The European Commission has released its Artificial Intelligence Act, “the first ever legal framework on AI, which addresses the risks of AI and positions Europe to play a leading role globally.” The proposal covers software powered by anything from machine learning to more classical statistical and expert system approaches, and applies rules depending on how risky it deems them. Unacceptable-risk applications like broad, real-time facial recognition or automated social credit systems are completely forbidden; but high-risk applications like emotion detection or biometric categorization systems only require the person being analyzed to be notified it’s happening. As noted on Twitter by Dr. Kate Crawford and in Andrew Ng’s DeepLearning.AI newsletter, there are certainly flaws in the proposal — on the one hand it could hinder innovation, on the other there are loopholes — but it could have a similar effect to GDPR in “drawing a line in the sand” and inspiring other big economies’ regulators to create similar legislation. Creating such hand-holds for what AI applications we accept and don’t accept as a society, is a very good thing in my book.

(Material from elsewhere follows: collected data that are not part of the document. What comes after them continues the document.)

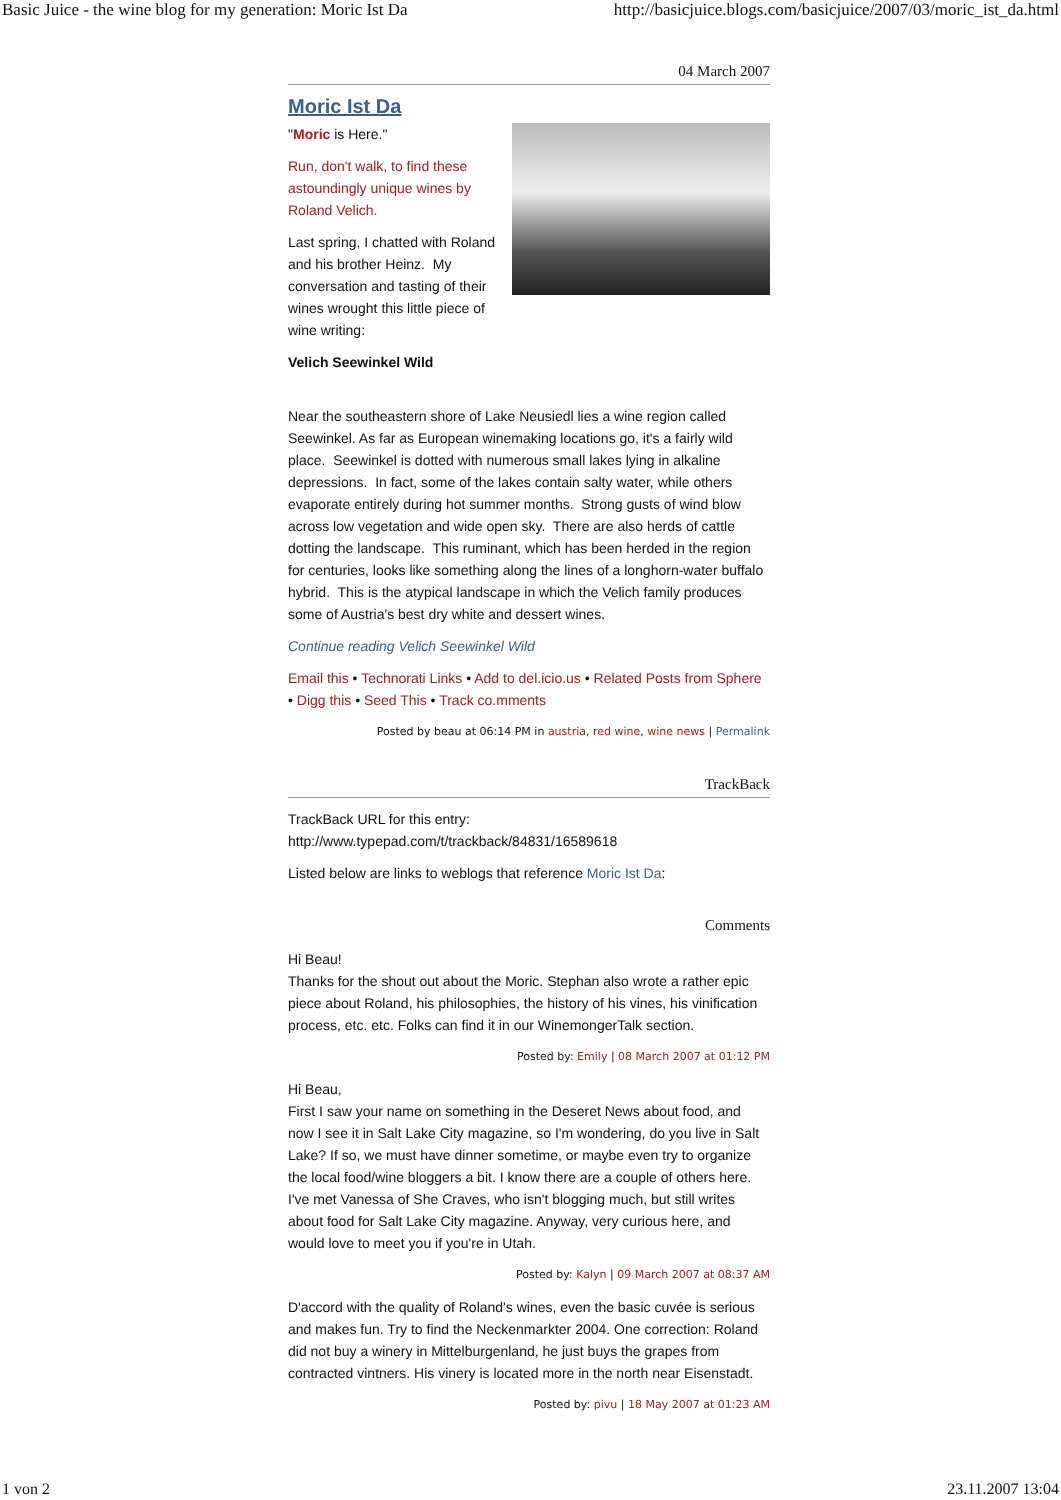Basic Juice - the wine blog for my generation: Moric Ist Da http://basicjuice.blogs.com/basicjuice/2007/03/moric_ist_da.html
04 March 2007
Moric Ist Da
"Moric is Here."
Run, don't walk, to find these astoundingly unique wines by Roland Velich.
Last spring, I chatted with Roland and his brother Heinz. My conversation and tasting of their wines wrought this little piece of wine writing:
Velich Seewinkel Wild
Near the southeastern shore of Lake Neusiedl lies a wine region called Seewinkel. As far as European winemaking locations go, it's a fairly wild place. Seewinkel is dotted with numerous small lakes lying in alkaline depressions. In fact, some of the lakes contain salty water, while others evaporate entirely during hot summer months. Strong gusts of wind blow across low vegetation and wide open sky. There are also herds of cattle dotting the landscape. This ruminant, which has been herded in the region for centuries, looks like something along the lines of a longhorn-water buffalo hybrid. This is the atypical landscape in which the Velich family produces some of Austria's best dry white and dessert wines.
Continue reading Velich Seewinkel Wild
Email this • Technorati Links • Add to del.icio.us • Related Posts from Sphere • Digg this • Seed This • Track co.mments
Posted by beau at 06:14 PM in austria, red wine, wine news | Permalink
TrackBack
TrackBack URL for this entry:
http://www.typepad.com/t/trackback/84831/16589618
Listed below are links to weblogs that reference Moric Ist Da:
Comments
Hi Beau!
Thanks for the shout out about the Moric. Stephan also wrote a rather epic piece about Roland, his philosophies, the history of his vines, his vinification process, etc. etc. Folks can find it in our WinemongerTalk section.
Posted by: Emily | 08 March 2007 at 01:12 PM
Hi Beau,
First I saw your name on something in the Deseret News about food, and now I see it in Salt Lake City magazine, so I'm wondering, do you live in Salt Lake? If so, we must have dinner sometime, or maybe even try to organize the local food/wine bloggers a bit. I know there are a couple of others here. I've met Vanessa of She Craves, who isn't blogging much, but still writes about food for Salt Lake City magazine. Anyway, very curious here, and would love to meet you if you're in Utah.
Posted by: Kalyn | 09 March 2007 at 08:37 AM
D'accord with the quality of Roland's wines, even the basic cuvée is serious and makes fun. Try to find the Neckenmarkter 2004. One correction: Roland did not buy a winery in Mittelburgenland, he just buys the grapes from contracted vintners. His vinery is located more in the north near Eisenstadt.
Posted by: pivu | 18 May 2007 at 01:23 AM
1 von 2 23.11.2007 13:04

Last September, I wrote that autonomous trucks will be the first big self-driving market. A detailed new report by Deloitte’s Rasheq Zarif now came to the same conclusion: Autonomous trucks lead the way. “Driverless trucks are already heading out to the highway, as shipping companies increasingly look to autonomous technology to meet rising demand for goods. The focus now: determining the best way to hand off trailers from machine to human.” In related news, self-driving car company Waymo, which has been developing autonomous heavy-duty trucks since 2017, invited a few journalists along for a (virtual) test ride. Exciting few years ahead here.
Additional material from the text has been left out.